We present the detailed performance on various datasets and modalities.
All the checkpoints and training logs are provided in the Google Drive. We sincerely hope that this repo could be helpful for your research.
The detailed results for pretrained models are displayed below:
| Modality | NTU 60 X-Sub | NTU 60 X-View | NTU 120 X-Sub | NTU 120 X-Set |
|---|---|---|---|---|
| Joint | 92.75 | 97.39 | 87.39 | 89.59 |
| Bone | 93.01 | 96.94 | 90.01 | 91.57 |
| K-Bone | 93.01 | 97.01 | 89.49 | 90.46 |
| 2-ensemble | 94.01 | 97.73 | 90.51 | 92.43 |
| 4-ensemble | 94.30 | 97.99 | 91.35 | 92.97 |
| 6-ensemble | 94.51 | 98.19 | 91.70 | 93.05 |
| Modality | Kinetics-Skeleton | FineGYM | UAV-Human CSv1 | UAV-Human CSv2 |
|---|---|---|---|---|
| Joint | 50.69 | 94.64 | 47.25 | 73.66 |
| Bone | 49.10 | 95.70 | 48.50 | 73.98 |
| K-Bone | 48.26 | 95.54 | 47.44 | 73.42 |
| 2-ensemble | 52.24 | 96.08 | 50.31 | 76.00 |
| 4-ensemble | 52.98 | 96.46 | 50.85 | 76.95 |
| 6-ensemble | 53.57 | 96.53 | 52.05 | 78.07 |
We adopt the widely-used six-stream ensemble strategy introduced in InfoGCN. Here K-Bone denotes the newly skeleton representation proposed by InfoGCN. Interestingly, we find that the improvement of multi-stream ensemble method mainly comes from complementarity and stochasticity.
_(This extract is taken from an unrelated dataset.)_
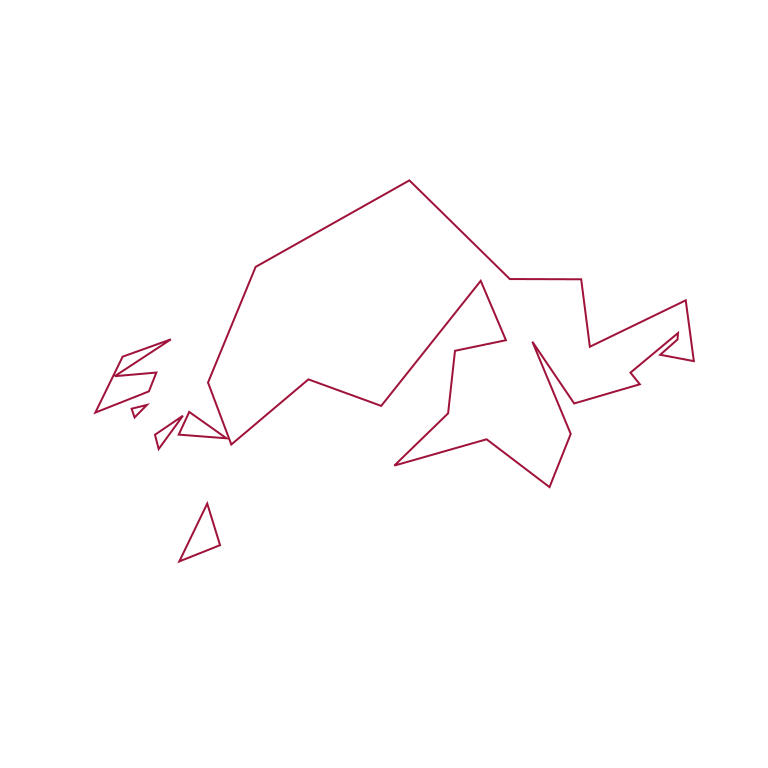 the border of Papua Barat, rotated 314°
{"feature_id": "IDN-1933", "entity_name": "Papua Barat", "entity_type": "Province", "adm_level": 1, "iso_a3": "IDN", "parent_name": "Indonesia", "parent_adm1": "", "projection": "orthographic", "projection_center": [132.375, -1.612], "detail": "coarse", "context": "isolated", "style": "outline", "palette": "rose", "viewbox_px": 768, "rotation_deg": 314, "n_neighbors": 0, "source": "natural_earth", "source_scale": "10m", "svg_char_len": 771}
<svg xmlns="http://www.w3.org/2000/svg" viewBox="0 0 768 768"><g transform="rotate(314 384 384)"><path d="M615.7,591.0L596.9,562.4L619.9,564.2L624.9,560.1L563.4,553.4L561.5,568.2L502.1,534.3L517.5,461.3L477.8,553.0L424.8,574.7L415.5,496.2L332.5,448.1L407.4,450.5L457.2,412.0L500.2,441.3L525.4,381.9L366.3,397.2L334.8,326.4L234.4,316.2L262.8,256.4L379.1,210.3L548.1,260.8L546.9,401.6L596.3,453.1L553.8,506.2L653.8,542.9L615.7,591.0ZM268.1,199.7L202.6,184.9L234.1,212.3L215.4,220.0L162.9,196.2L222.1,177.0L268.1,199.7ZM175.2,339.9L154.2,378.0L114.2,360.0L175.2,339.9ZM228.6,263.3L235.5,308.4L205.0,271.5L228.6,263.3ZM188.4,254.5L221.5,261.4L180.7,267.1L188.4,254.5ZM190.9,219.6L204.2,228.0L186.7,227.8L190.9,219.6Z" fill="none" stroke="#9f1239" stroke-width="2"/></g></svg>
For well-performing models, stochastic boosting of single-modality is more efficient than complementary boosting of motion-modality. The detailed comparisons for various datasets are provided in {dataset}_ensemble.py.
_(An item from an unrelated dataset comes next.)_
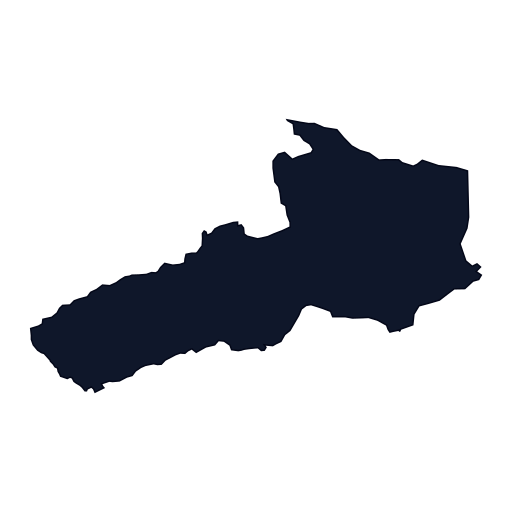 the district of Kato Lefkara, Larnaca, Cyprus
{"feature_id": "46923920B54112432115071", "entity_name": "Kato Lefkara", "entity_type": "district", "adm_level": 2, "iso_a3": "CYP", "parent_name": "Cyprus", "parent_adm1": "Larnaca", "projection": "robinson", "projection_center": [33.345, 34.873], "detail": "fine", "context": "isolated", "style": "filled", "palette": "ink", "viewbox_px": 512, "rotation_deg": 0, "n_neighbors": 0, "source": "geoboundaries", "source_scale": "gbopen_adm2", "svg_char_len": 2717}
<svg xmlns="http://www.w3.org/2000/svg" viewBox="0 0 512 512"><path d="M399.5,331.6L400.7,329.1L412.8,324.8L413.9,314.2L419.0,305.8L428.4,303.3L439.4,300.1L447.8,293.6L454.2,288.8L464.8,288.6L473.0,281.1L478.7,279.5L481.3,275.1L476.1,271.5L480.5,267.0L477.0,263.9L472.2,266.3L465.8,260.9L460.0,243.8L466.9,228.2L468.6,217.2L467.5,170.9L456.4,167.6L438.5,165.7L422.3,160.3L417.3,164.3L413.2,166.2L402.1,162.7L398.7,159.8L385.4,159.7L379.0,160.1L369.2,153.2L359.9,150.5L351.6,145.9L343.6,137.7L336.9,129.7L324.0,127.7L314.4,123.5L308.5,123.6L300.3,122.3L287.1,119.8L287.5,120.5L293.2,123.8L293.9,129.0L294.4,134.0L299.9,135.1L304.0,140.4L309.7,143.8L313.3,149.3L311.2,152.8L298.4,156.6L292.3,159.3L284.6,152.4L278.3,154.2L273.1,161.1L273.1,168.1L274.1,175.7L274.9,181.9L278.7,186.7L280.2,193.6L281.3,203.1L285.8,205.7L287.2,215.0L290.1,222.3L290.2,227.0L282.1,230.8L279.7,231.7L273.8,234.0L267.9,236.6L261.9,238.0L257.6,238.8L253.5,237.8L247.2,236.2L244.1,234.0L243.5,227.9L241.2,224.9L237.7,225.8L237.6,222.1L233.3,222.5L225.3,224.9L220.1,226.2L215.0,228.8L211.7,233.2L207.1,235.3L206.0,232.0L204.2,231.0L202.4,233.5L202.6,238.3L202.2,245.9L200.3,248.2L197.8,251.8L196.4,253.2L191.7,253.2L186.1,254.3L185.0,258.9L184.7,262.8L179.7,264.5L172.7,265.2L164.7,263.4L160.6,267.5L158.1,271.5L155.8,272.9L151.5,272.6L146.6,274.4L138.9,275.0L131.9,275.2L129.6,276.2L127.0,276.6L125.1,276.9L120.3,279.8L116.4,282.7L109.8,285.7L102.5,285.1L96.7,289.5L90.7,292.3L87.4,296.8L79.2,299.0L74.2,300.8L70.1,305.0L62.6,305.4L59.6,308.3L57.1,313.0L51.8,317.3L42.9,319.3L42.3,323.9L38.5,326.1L30.7,328.5L31.4,335.4L31.4,339.5L33.3,344.9L37.7,350.2L41.4,352.6L44.2,353.5L50.1,360.1L50.5,361.3L53.3,364.1L55.0,366.8L57.6,368.1L58.2,371.5L59.7,374.0L60.6,376.2L63.3,377.1L67.3,378.5L70.0,377.1L72.3,378.0L74.0,381.4L76.2,383.0L80.1,385.3L82.3,387.3L85.0,390.8L86.5,390.8L87.2,389.0L91.4,387.0L93.6,388.9L95.0,392.2L97.2,391.1L103.9,387.8L102.7,386.4L101.4,383.8L109.3,381.1L112.5,381.5L119.4,380.9L126.8,377.0L132.1,375.5L135.4,371.1L140.8,367.4L145.3,365.4L153.6,363.7L157.5,364.5L161.3,364.2L165.2,360.1L175.5,354.7L180.2,353.0L184.9,353.3L187.8,350.8L191.8,348.8L196.2,352.3L201.7,349.2L205.8,346.9L214.7,344.8L218.4,340.5L224.1,341.1L230.0,345.2L231.6,349.7L238.3,350.6L241.2,350.1L244.1,349.2L249.1,348.5L254.9,347.9L258.1,347.7L261.3,350.5L264.3,350.2L266.0,347.4L264.1,344.7L267.0,345.1L272.7,345.6L275.8,343.8L280.9,341.4L284.7,334.6L289.9,330.5L298.6,315.6L301.4,309.0L306.1,305.4L311.1,304.6L316.9,306.4L322.9,308.4L330.6,311.3L332.7,316.7L345.3,316.7L352.4,318.0L362.2,317.7L368.5,317.4L377.5,320.1L386.6,325.1L388.2,329.5L389.9,332.1L393.0,331.3L399.5,330.0L399.5,331.6Z" fill="#0f172a" stroke="#020617" stroke-width="1.5"/></svg>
In addition, we use three augmentation techniques Flip, Part Drop, and Mixup that could provide performance gains. Here, Mixup doubles the samples, which leads to longer training times. Nevertheless, when coupled with multi-modal semantic priors, it could deliver superior performance. Notably, due to randomness, these augmentations may also make the performance fluctuate. You could choose whether or not to use them based on the actual needs.